Я была депутатом Верховного Совета, с Ахсарбеком Галазовым состояла в одном комитете по культуре и образованию. Осетинский язык тогда преподавали только в сельских школах. Я хотела поднять этот вопрос, вынести его на обсуждение. А. Галазов мне сказал: «Не надо!» Если ребенок в детстве, в школе не общается на своем языке – как это? Когда они еще пропитаются любовью к родному слову? Сложно же восстановить естественное, глубинное знание языка.

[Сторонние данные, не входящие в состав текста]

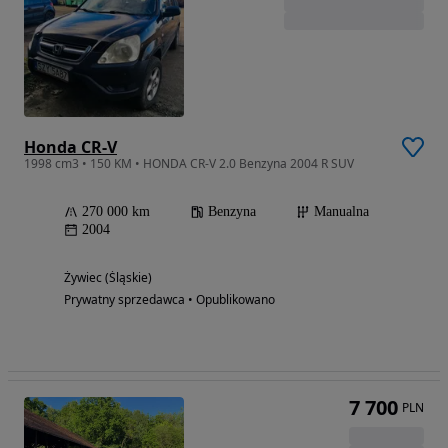
Honda CR-V
1998 cm3 • 150 KM • HONDA CR-V 2.0 Benzyna 2004 R SUV
270 000 km
Benzyna
Manualna
2004
Żywiec (Śląskie)
Prywatny sprzedawca • Opublikowano
7 700
PLN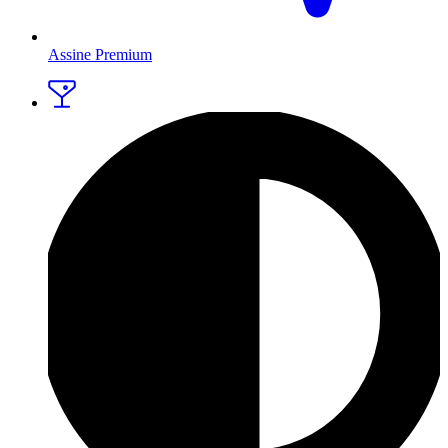
Assine Premium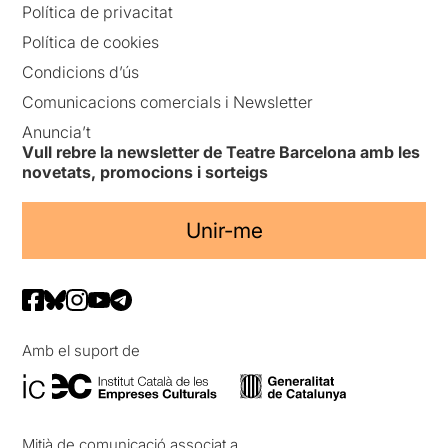
Política de privacitat
Política de cookies
Condicions d’ús
Comunicacions comercials i Newsletter
Anuncia’t
Vull rebre la newsletter de Teatre Barcelona amb les
novetats, promocions i sorteigs
Unir-me
Amb el suport de
Mitjà de comunicació associat a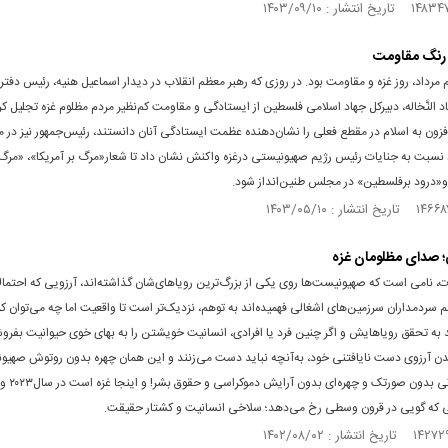
 رنگ مقاومت
 مرداد،‌ روز غزه و مقاومت بود. در روزی که رهبر معظم انقلاب در دیدار اسماعیل هنیه، رئیس دفت
 النَّخاله، دبیرکل جهاد اسلامی فلسطین از ایستادگی و مقاومت کم‌نظیر مردم مظلوم غزه تجلیل کر
زون به اسلام در مقطع فعلی را نشان‌دهنده عظمت ایستادگی آنان دانستند، رئیس‌جمهور نیز در م
نسبت به جنایات رئیس رژیم صهیونیستی درغزه واکنش نشان داد تا شعار«مرگ بر آمریکا»، «مرگ
 و«درود برفلسطین» در مجلس طنین‌انداز شود.
؛ صدای مظلومان غزه
رات، نامی است که صهیونیست‌‌ها روی یکی از بزرگ‌ترین رویاهای‌شان گذاشته‌اند، آرزویی که احتمال
 سردمداران سرزمین‌های اشغالی فهمیده‌اند به توهم، نزدیک‌تر است تا واقعیت اما چه می‌توان ک
به تحقق رویاهایش و اگر چنین فرد یا افرادی، انسانیت خویشتن را به بهای خوی حیوانیت بفروش
ندن آرزوی دست نایافتنی خود، به‌آنچه نباید دست می‌زنند و این همان چهره بدون روتوش صهیو
است؛ صورتی بدون صورتک و چهره‌ای بدون آرایش دموکراسی و حقوق بشر! و اینجا غزه است در سال۲۰۲۳ و
 که گویی در قرون وسطی رخ می‌دهد؛ سلاخی انسانیت و کشتار حقیقت.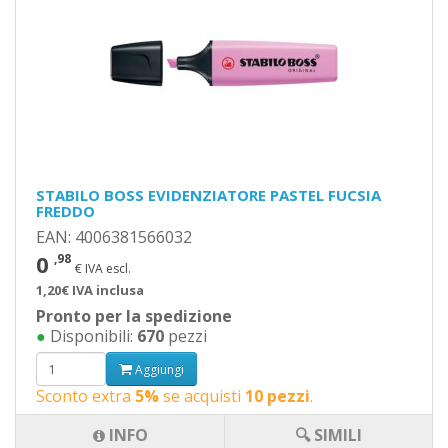
STABILO BOSS EVIDENZIATORE PASTEL FUCSIA
FREDDO
EAN: 4006381566032
0
,98
€ IVA escl.
1,20€ IVA inclusa
Pronto per la spedizione
●
Disponibili:
670
pezzi
Aggiungi
Sconto extra
5%
se acquisti
10 pezzi
.
INFO
🔍 SIMILI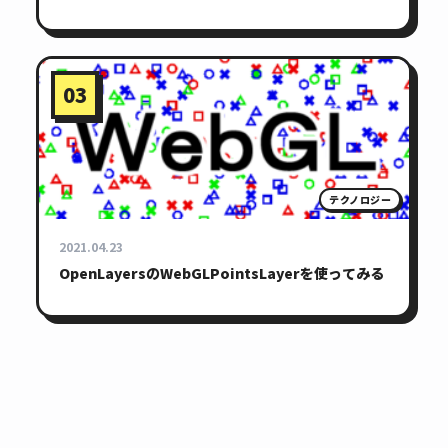
03
テクノロジー
2021.04.23
OpenLayersのWebGLPointsLayerを使ってみる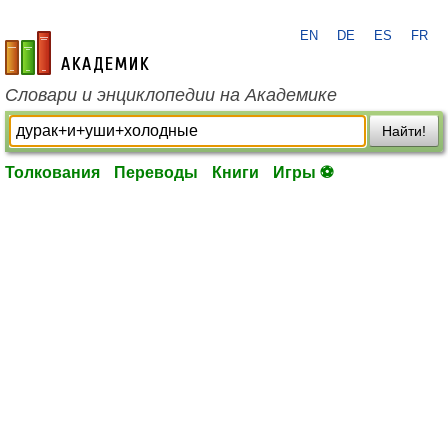
EN
DE
ES
FR
academic.ru
Словари и энциклопедии на Академике
Найти!
Толкования
Переводы
Книги
Игры ⚽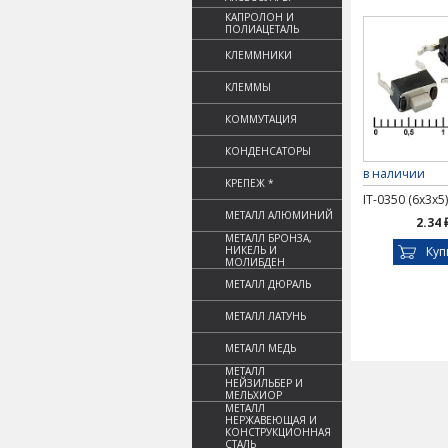
КАПРОЛОН И
ПОЛИАЦЕТАЛЬ
КЛЕММНИКИ
КЛЕММЫ
КОММУТАЦИЯ
КОНДЕНСАТОРЫ
в наличии
КРЕПЕЖ *
IT-0350 (6x3x5)
МЕТАЛЛ АЛЮМИНИЙ
2.34 
МЕТАЛЛ БРОНЗА,
НИКЕЛЬ И
Куп
МОЛИБДЕН
МЕТАЛЛ ДЮРАЛЬ
МЕТАЛЛ ЛАТУНЬ
МЕТАЛЛ МЕДЬ
МЕТАЛЛ
НЕЙЗИЛЬБЕР И
МЕЛЬХИОР
МЕТАЛЛ
НЕРЖАВЕЮЩАЯ И
КОНСТРУКЦИОННАЯ
СТАЛЬ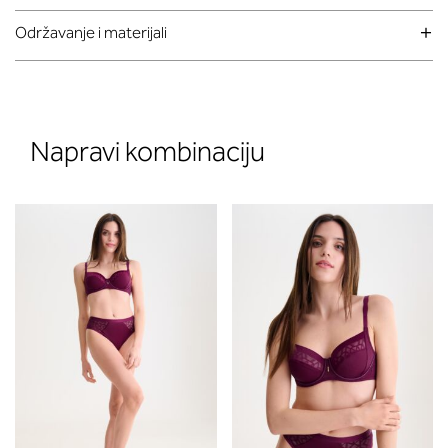
Održavanje i materijali
Napravi kombinaciju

Сейчас я часто вижу, что мамы, гуляя с малышами, говорят с ними на осетинском языке – я радуюсь!..
Молодежь пытается вернуться к своим истокам. И это тоже меня радует. Надо любить свой язык так, как любил его Хугаев! Эту любовь к языку он перенял у матери, Ольги Гавриловны Джагиаевой, которая отличалась удивительно богатой, роскошной речью. И что еще немаловажно – в семье Хугаевых разговаривали только на родном языке!
Л.Г. С проблемой родного языка напрямую связана и проблема национальной драматургии.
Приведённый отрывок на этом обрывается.